La cortesía de San Giulio

En algún momento visité Orta San Giulio, un municipio al norte de Italia que nunca ha superado los 1.200 habitantes y que destaca por ubicarse sobre una península rodeada de agua a la que solo se puede acceder con alguna embarcación desde la costa. Es prácticamente una isla.

Caminarla fue recorrer un tapiz de piedra y agua que se despliega como un enigma bajo la mirada del Monte Sacro. Sus calles, laberintos de adoquines y ecos, serpentean entre fachadas que susurran historias de tiempos olvidados con escaleras que te llevan a ningún lado. En este lugar, el tiempo parece detenerse y se mantiene suspendido en el reflejo del lago.

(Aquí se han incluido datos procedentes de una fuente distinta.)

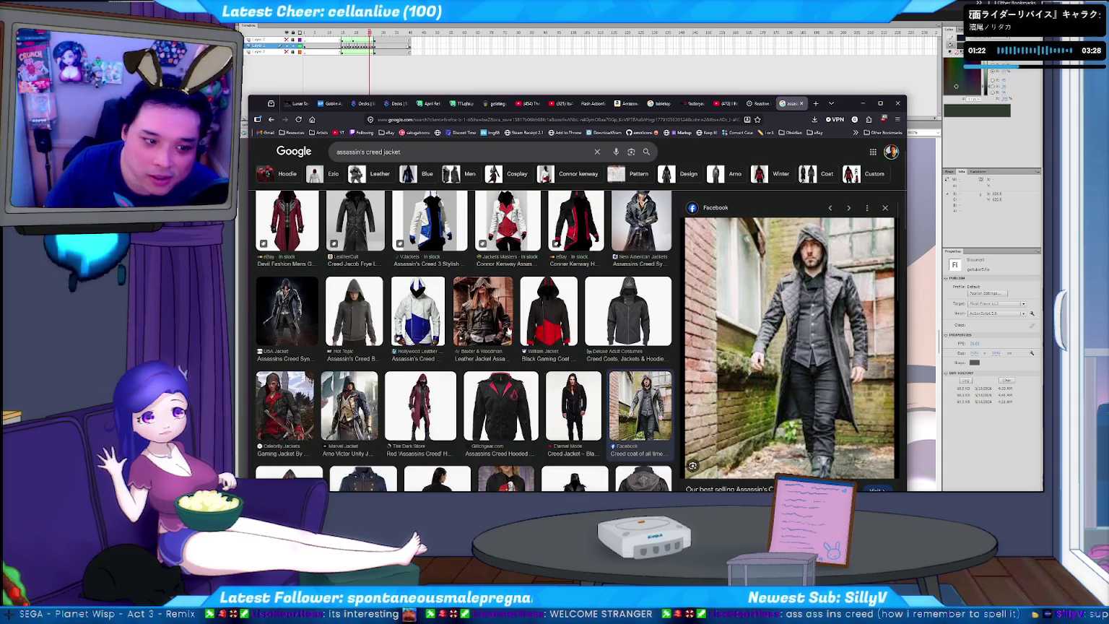
{"action": "scroll", "coordinate": [506, 332], "scroll_direction": "up", "scroll_amount": 1}
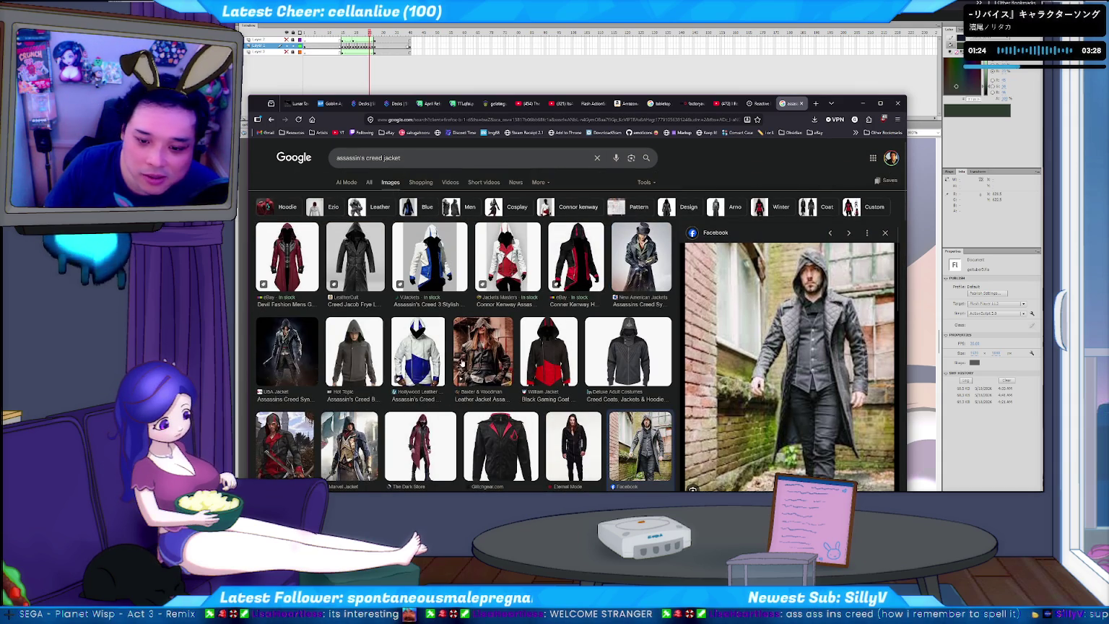
Step: Preview the Jacob Frye, LeatherCult, Devil Fashion and Connor Kenway hoodie jacket results
{"action": "left_click", "coordinate": [285, 352]}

Sus plazas, son escenarios donde se representan actos de una obra escueta pero inabarcable, ya que cada piedra y cada onda del agua circundante, simbolizan una parte de un compendio de laberintos donde cada elección conduce a un nuevo enigma y, cada respuesta, es el preludio de otra pregunta.

Transitándola me topé con una cafetería a la que ingresé con cierta timidez para no perturbar el ambiente calmo. "¿Crees en los mundos que se ocultan tras los reflejos?", me preguntó súbitamente con voz serena, en un "itañol" más que entendible, una persona que vestía algo extraño y que me preparaba con una amabilidad sinigual, mi café espresso hecho con granos originarios de Uganda, de variedad robusta. Ante su inquietud, asentí, más por compromiso y apuro, que por convicción. Finalmente le completé el pedido con un crumble de parcha y me senté a esperar un poco desorientado por su planteo. A los pocos minutos, un mozo que ni siquiera vi llegar, me acercó en una bandeja plateada y muy brillante mi pedido. Pero había demasiadas cosas que yo no había solicitado, aclarándome que, de cortesía, me ofrecían un licor dulce llamado Amaretto, una copa de Grapa producto de la destilación de orujos de uva, y Fratello, un licor obtenido de avellanas cultivadas en la región de Piamonte.

Luego de agradecer oportunamente el gesto, probé el café y percibí sabores equilibrados, ligeramente dulces y algunas sensaciones cítricas. Luego seguí por el crumble y las bebidas alcohólicas, dejando casi vacía la bandeja notando que, al levantarla progresivamente, no se proyectaba mi reflejo en ella, sino más bien, mostraba la mismísima cafetería desde otro ángulo. Confundido, elevé la mirada y todo seguía igual: visitantes haciendo su pedido, mozos repartiendo.

Continué por ponerme de pie y llevar mi bandeja hacia la caja para reiterar el agradecimiento por la atención que me habían brindado. Sin embargo, luego de dar los pasos necesarios para llegar a la zona de pago, un cliente con dinero en la mano me comenta inesperadamente: "creo que en cada reflejo, hay mundos y vidas que se ocultan". Instantes después, me entregó unas monedas a cambio del café que le había preparado y se marchó golpeando estrenduosamente la puerta del local.